The events on this day in history for our heritage companies are noted below.
The earliest event was in 1957, the latest event was in 2009
1973 – Skylab 3 splashes down
Military and Classified Programs:
1989 – LAUNCH: Fltsatcom 8, GD Atlas G/Centaur, LC36B, CCAFS
2006 – LAUNCH: LM GPS IIR-15M, Delta 7925-9.5, LC17B, CCAFS
2009 – LAUNCH: USA 208, 209, ULA Delta 7920-10C, LC17B, CCAFS
Exploration and Interplanetary Programs:
1960 – LAUNCH FAILURE: Pioneer P30, GD Atlas Able, LC12, CCAFS – second stage exploded
1992 – LAUNCH: GE Mars Observer, MM Commercial Titan III, LC40, CCAFS – Last commercial Titan launch, Mars Observer lost contact near Mars orbital insertion
Earth-Monitoring and Civil Weather Satellite programs:
Test, ICBM, FBM programs:
1957 – LAUNCH FAILURE: GD Atlas A, LC14, CCAFS
1958 – LAUNCH: Martin Bold Orion, B-47 aircraft, CCAFS
1963 – LAUNCH FAILURE: GD Atlas E, 576-A1, VAFB
1968 – LAUNCH: GD Atlas F/Trident, 576-A3, VAFB
1972 – LAUNCH: Lockheed Poseidon C3, SSBN643, ETR
The photos today are of the launch of Mars Observer on the last Commercial Titan and the spacecraft (which was lost before orbital insertion at Mars) during manufacturing at GE Astrospace (the loss of MO was noted as an event on August 21, 1993).
From the official failure report (from Wikipedia):
Because the telemetry transmitted from the Observer had been commanded off and subsequent efforts to locate or communicate with the spacecraft failed, the board was unable to find conclusive evidence pointing to a particular event that caused the loss of the Observer.
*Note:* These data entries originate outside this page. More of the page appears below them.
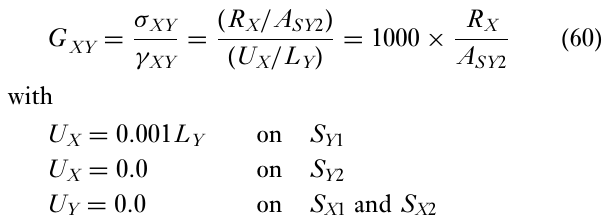
= X , and a constraint, X1 X2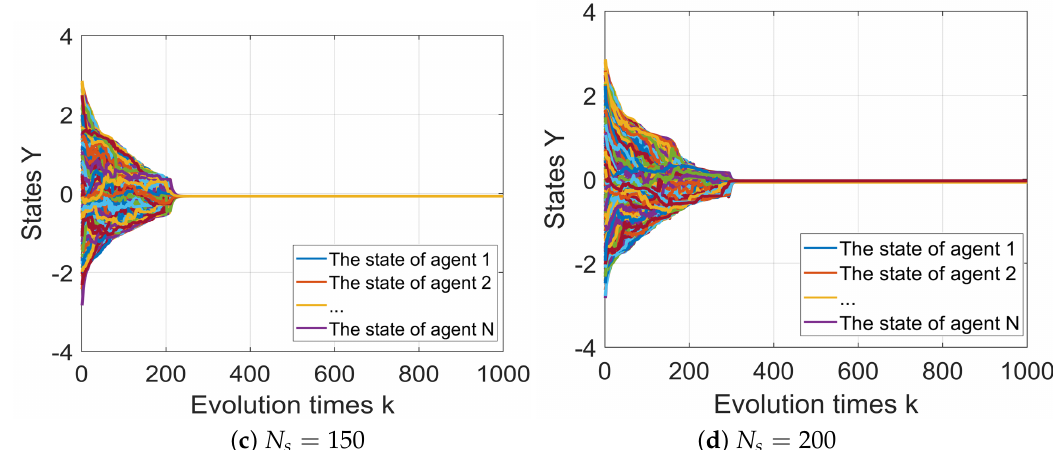
Figure 4. The evolution performance with the different number of agents.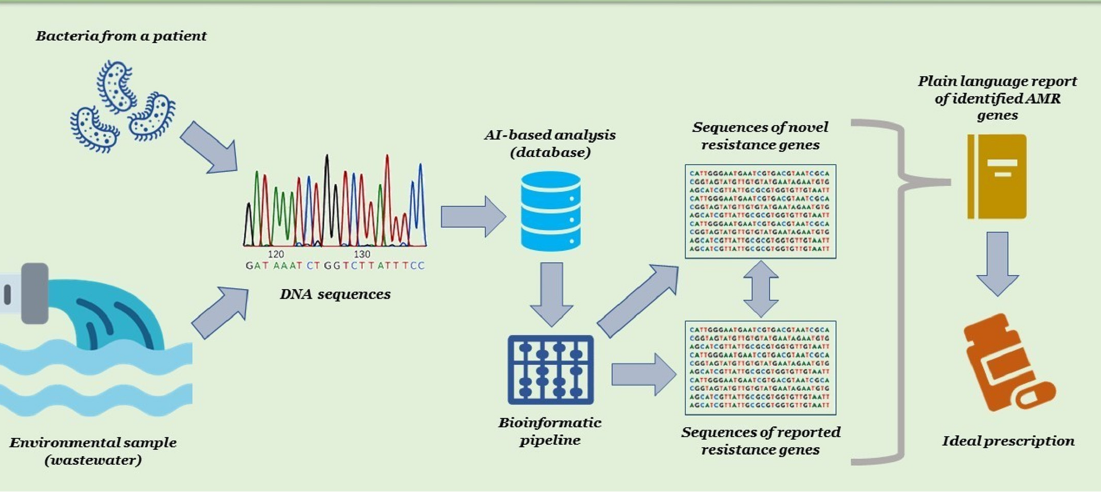
Figure 3. Deep antibiotic-resistant gene-sequencing model.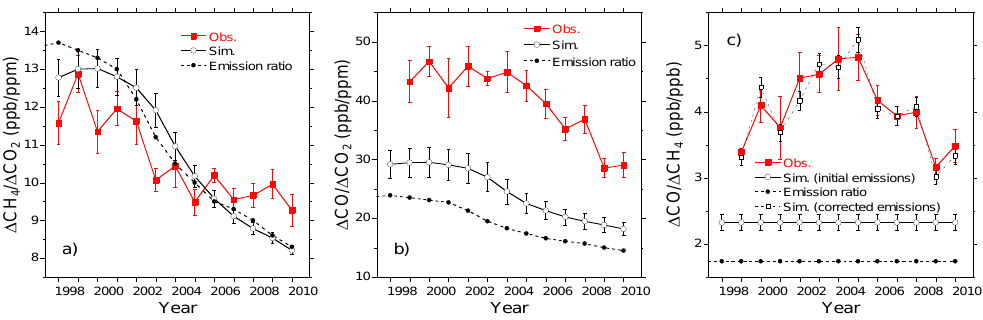
Fig. 7. Temporal changes in the winter average correlation slopes of (a) 1 CH 4 / 1 CO 2 , (b) 1 CO/ 1 CO 2 , and (c) 1 CO/ 1 CH 4 . The red closed squares represent the observation and the open circles represent the simulation. The error bars represent the standard errors. The ratios of the emissions within EFA are also depicted as closed circles. The black open squares in Fig. 7c represent the 1 CO/ 1 CH 4 slopes based on the optimized CH 4 and CO emissions from China within EFA (see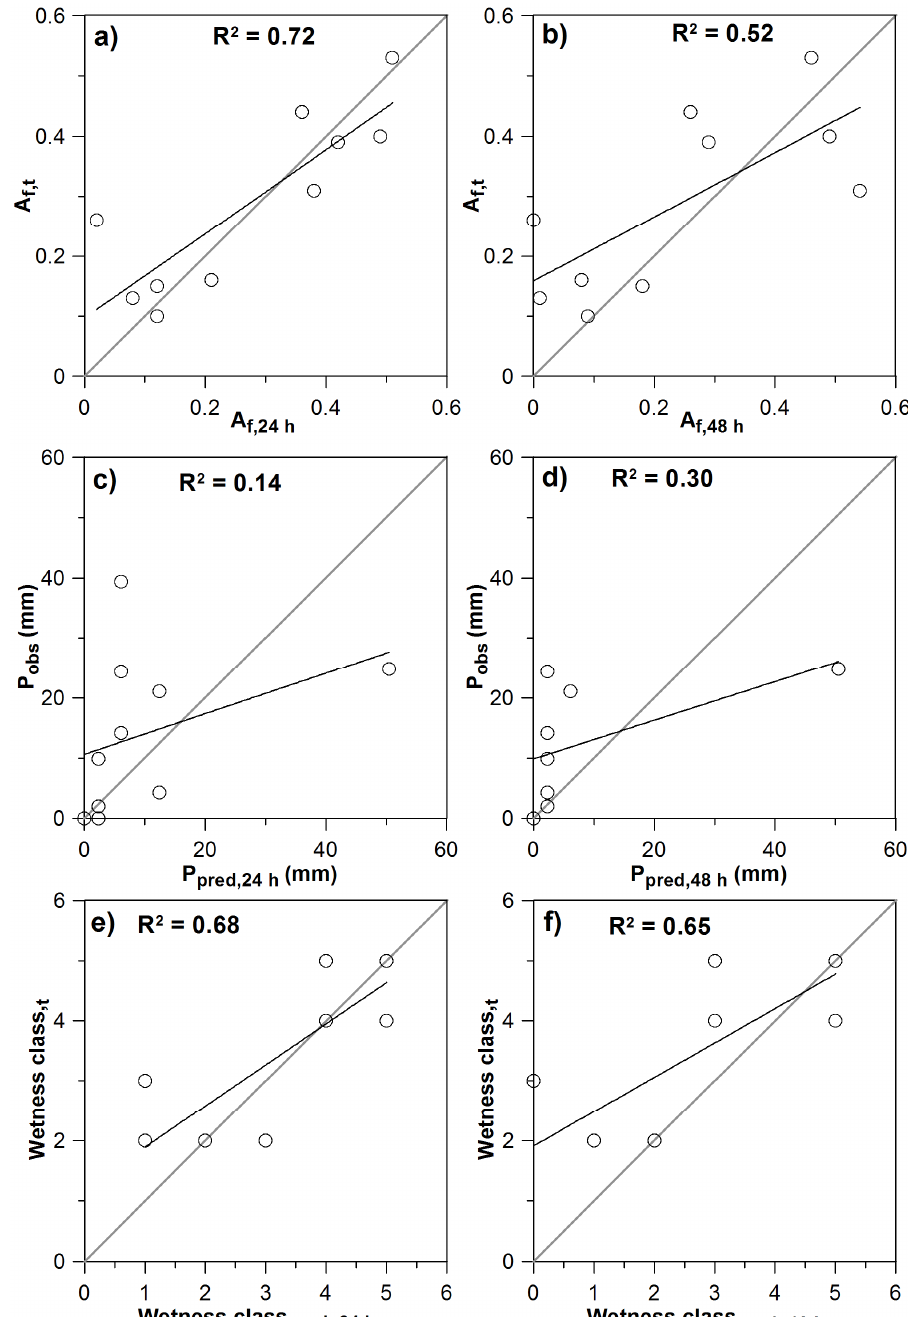
Figure 9. Comparison of modeled fractional saturated areas ( a , b ), predicted vs. observed precipitation ( c , d ), and modeled wetness classes ( e , f ) for the 10 largest storm events observed in Salmon Creek watershed between July 2006 and December 2009. Plots ( a ) and , -values computed with the VSA water balance model based on observed ( b ) compare A f t , and A values modeled using 24 h and 48 h GFS MOS weather data versus A f ,24 h f ,48 h , P and P are the observed projected meteorological data for each event. P obs pred ,24 h pred ,48 h and 24 h, 48 h forecasted total daily precipitation amounts for these events. Plots ( e ) and ( f ) compare the wetness class predicted with the VSA water balance model using observed ) and 24 h (wetness class, ) and 48 h (wetness class, ) forecasted (wetness class, t 24 h 48 h meteorological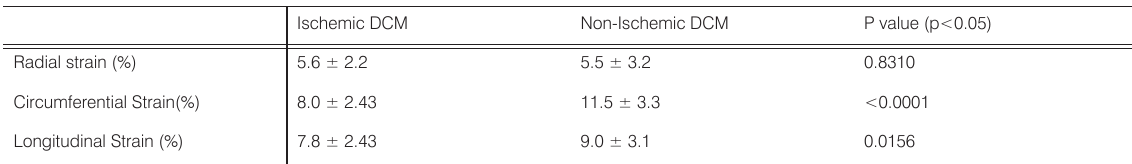
Table 4. Radial, Circumferential and Longitudinal strain evaluation through tissue Doppler imaging and 2-D speckle tracking in patients with ischemic and non-ischemic dilated cardiomyopathy: Circumferential and Longitudinal Strains are significantly reduced in patients with ischemic dilated cardiomyopathy; there was not a difference with respect to the radial strain. DCM: Dilated Cardomyopathy. Ischemic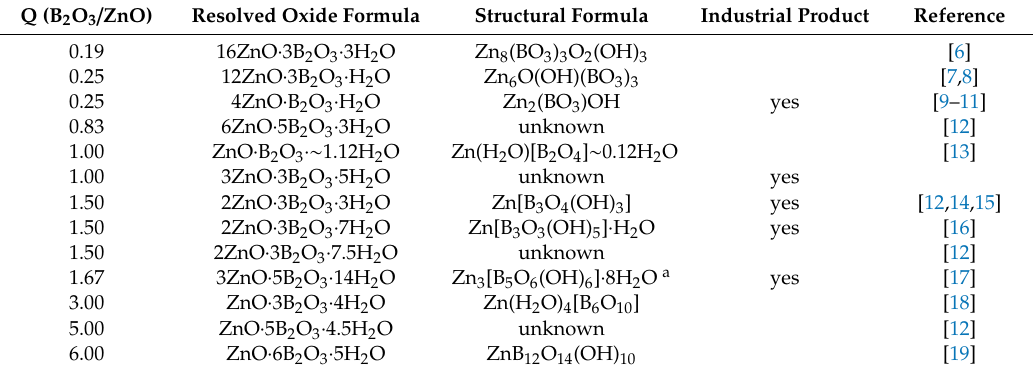
Table 1. Hydrated zinc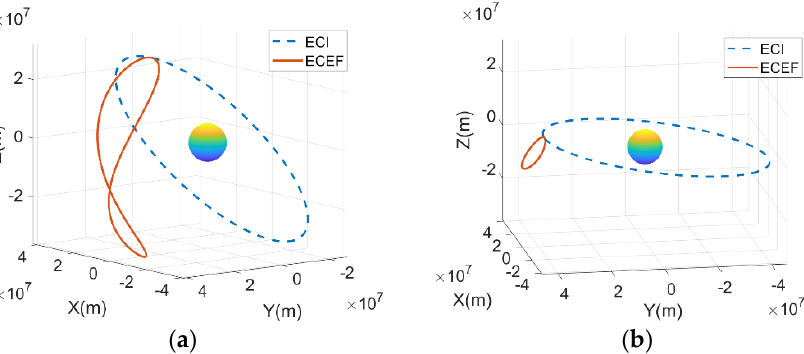
Figure 2. GEO SAR space trajectory. ( a ) “8” shaped orbit; and ( b ) near-circular orbit.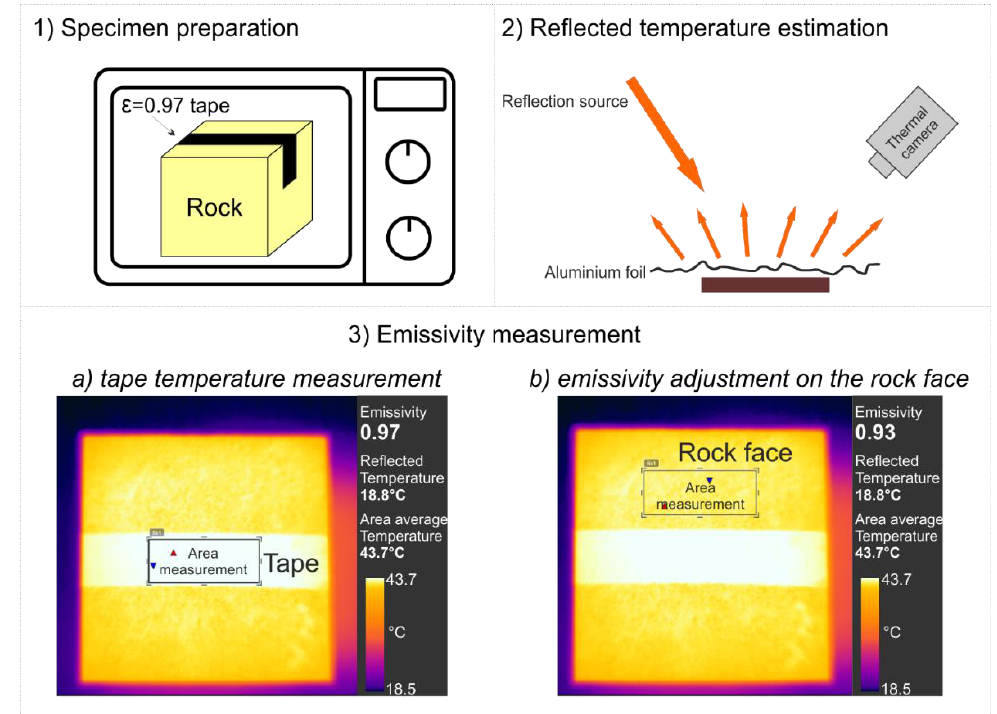
Figure 3. Phases of the methodological approach carried out to determine the emissivity of rock specimens. Sketch in inset (2) is modified from [20].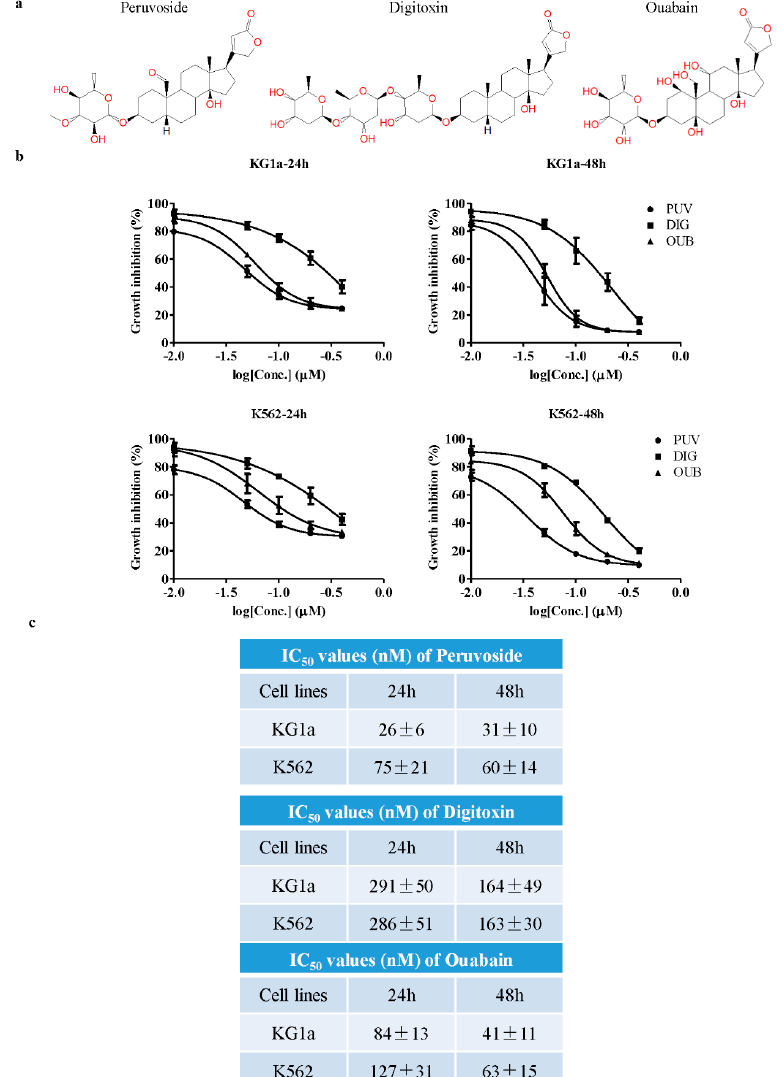
Figure 1. Peruvoside is more effective in suppressing the growth of human leukemia cells. ( a ) Structure of Peruvoside, Digitoxin and Ouabain; ( b ) Dose response of three different cardiac glycosides (CGs) in human leukemia cell line KG1a and K562 at two different time points. MTT assay was used to assess cell viability 24 and 48 h after treatment ( n = 3); ( c ) IC 50 values of different CGs 24 and 48 h after treatment ( n = 3).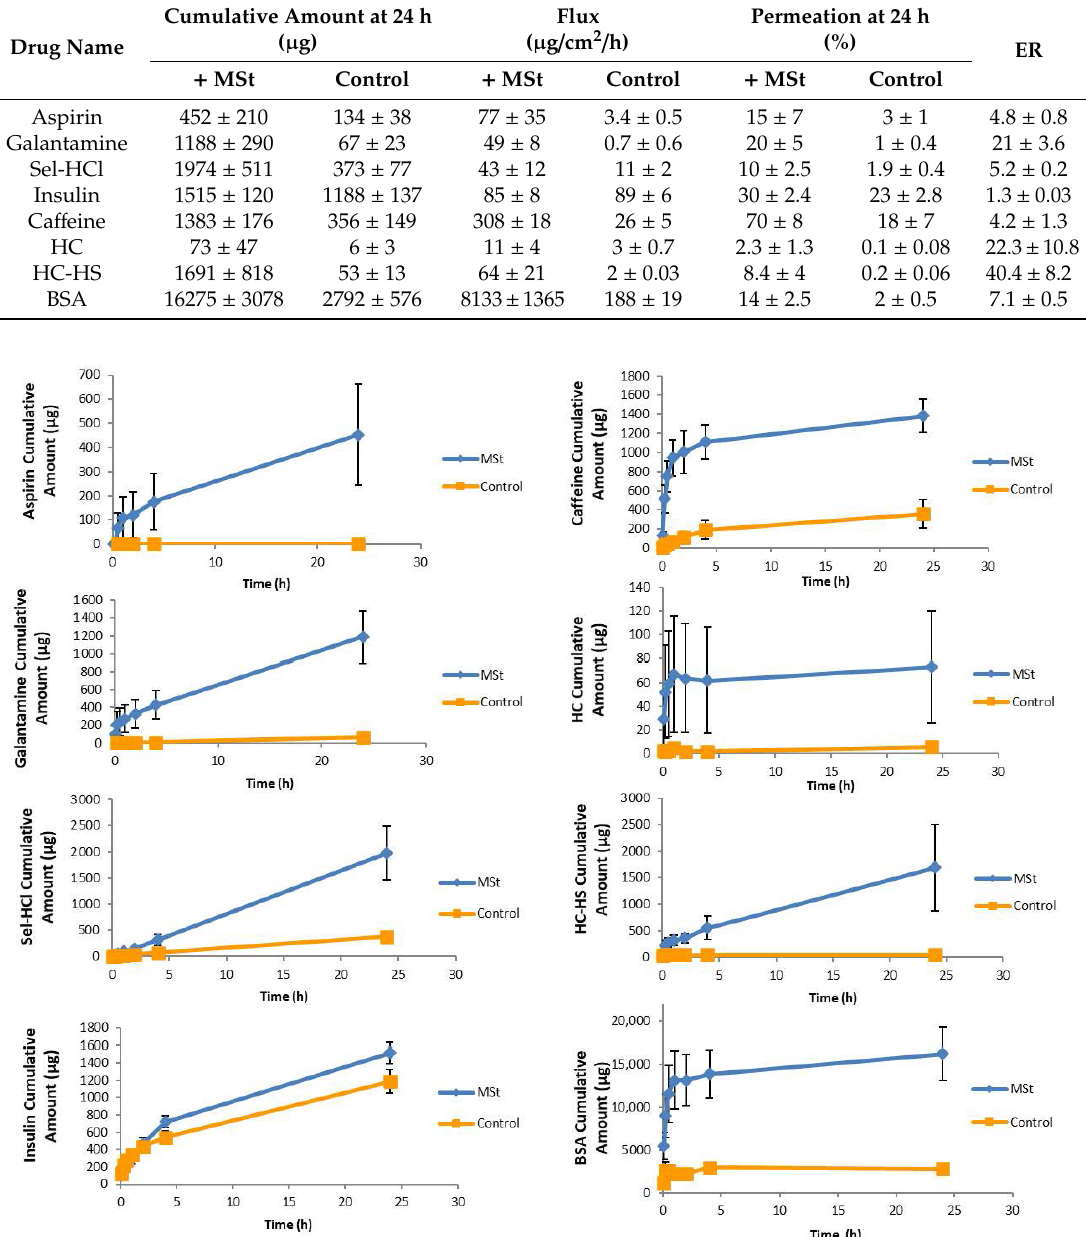
Figure 5. Permeation profile for eight investigated molecules (BSA, aspirin, galantamine, caffeine, HC-HS, HC, insulin, selegiline) using porcine skin and Franz diffusion cells. The skin temperature was maintained at 32 °C ± 1 during the 24 h. Each point represents the mean cumulative amount in μg ± standard error expressed for the investigated dosage form ( n = 9).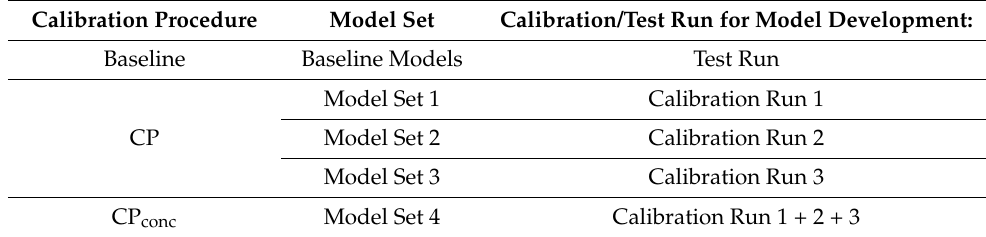
Table 2. Four sets of models for calibration procedure without and with the inclusion of concentration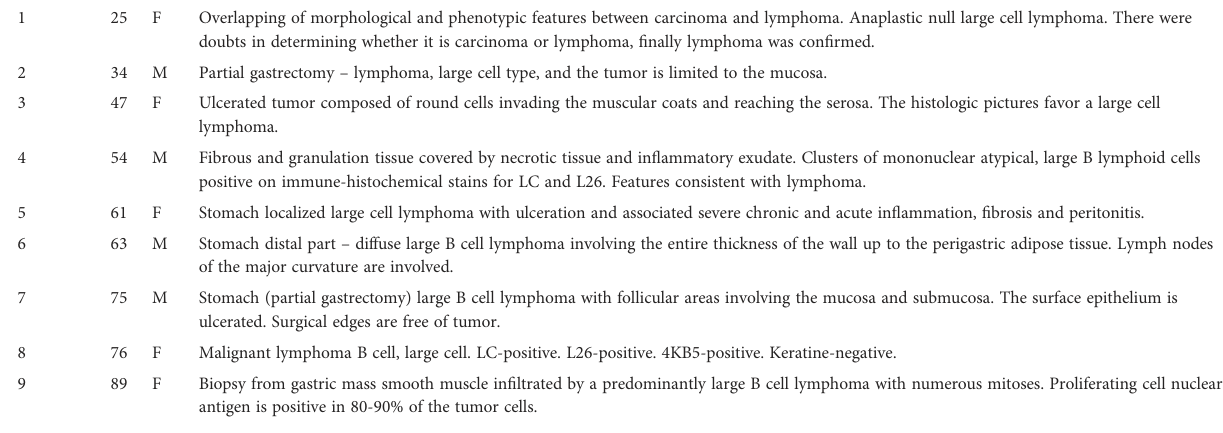
TABLE 1 Gastric DLBCL biopsy information. Sample Age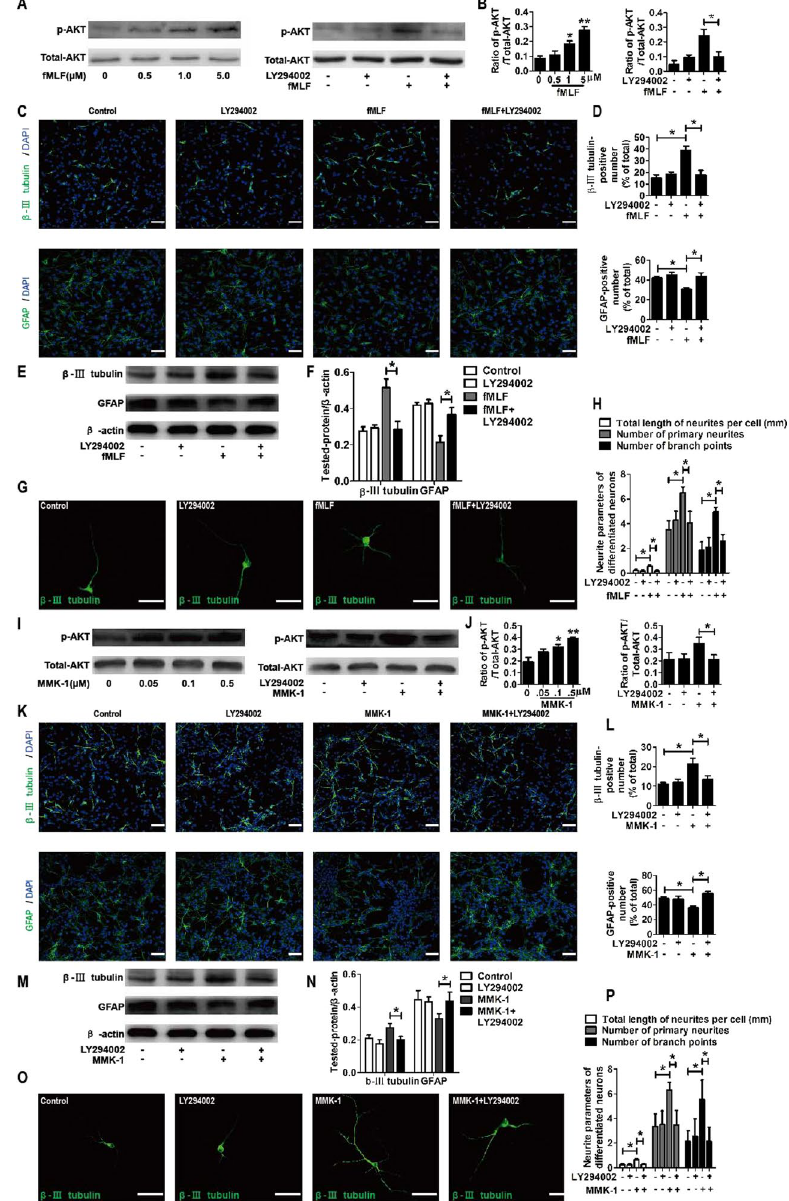
Figure 8. FPRs-induced neuronal differentiation of NSCs was mediated by the PI3K-AKT signaling pathway. ( A–H ) FPR1-induced neuronal differentiation of NSCs was mediated by the PI3K-AKT signaling pathway. ( A,B ) Western blot analysis of AKT activity in NSCs with or without preadministering LY294002 for 30 min before administering fMLF. ( A ) Representative immunoblots. ( B ) Relative quantification for AKT activity. ( C,D ) Dissociated NSCs were differentiated with or without preadministering LY294002 for 30 min before administering fMLF. The images in ( C ) are representative of several independent experiments, and the graph in ( D ) shows the statistical results. ( E ) Representative immunoblots. ( F ) Histograms showing relative levels of β -III tubulin and GFAP. ( G ) Dissociated NSCs were differentiated in an extremely low density (1000 cells/ mL), and then the cells were immunostained with β -III tubulin. ( H ) Quantified analysis of the total length of neurites per cell, the number of primary neurites, and the number of branch points. ( I–P ) FPR2-induced neuronal differentiation of NSCs was mediated by the PI3K-AKT signaling pathway. ( I,J ) Western blot analysis of AKT activity in NSCs with or without preadministering LY294002 for 30 min before administering MMK- 1. ( I ) Representative immunoblots. ( J ) Relative quantification for AKT activity. ( K,L ) Dissociated NSCs were differentiated with or without preadministering LY294002 for 30 min before administering MMK-1. The images in ( K ) are representative of several independent experiments, and the graph in ( L ) shows the statistical results. ( M ) Representative immunoblots. ( N ) Histograms showing relative levels of β -III tubulin and GFAP. ( O ) Representative micrographs of the differentiated cells immunostained with β -III tubulin. ( P ) Quantified analysis of the total length of neurites per cell, the number of primary neurites, and the number of branch points. Data were presented as mean ± SEM. * P < 0.05; ** P < 0.01; N = 4. Scale bar = 20 µ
However, after conducting extensive analyses, the board reported that the most probable cause of the loss of communications with the spacecraft on August 21, 1993, was a rupture of the fuel (monomethyl hydrazine (MMH)) pressurization side of the spacecraft’s propulsion system, resulting in a pressurized leak of both helium gas and liquid MMH under the spacecraft’s thermal blanket. The gas and liquid would most likely have leaked out from under the blanket in an unsymmetrical manner, resulting in a net spin rate. This high spin rate would cause the spacecraft to enter into the “contingency mode,” which interrupted the stored command sequence and thus, did not turn the transmitter on.
Additionally, this high spin rate precluded proper orientation of the solar arrays, resulting in discharge of the batteries. However, the spin effect may be academic, because the released MMH would likely attack and damage critical electrical circuits within the spacecraft.
The board’s study concluded that the propulsion system failure most probably was caused by the inadvertent mixing and the reaction of nitrogen tetroxide (NTO) and MMH within titanium pressurization tubing, during the helium pressurization of the fuel tanks. This reaction caused the tubing to rupture, resulting in helium and MMH being released from the tubing, thus forcing the spacecraft into a catastrophic spin and also damaging critical electrical circuits.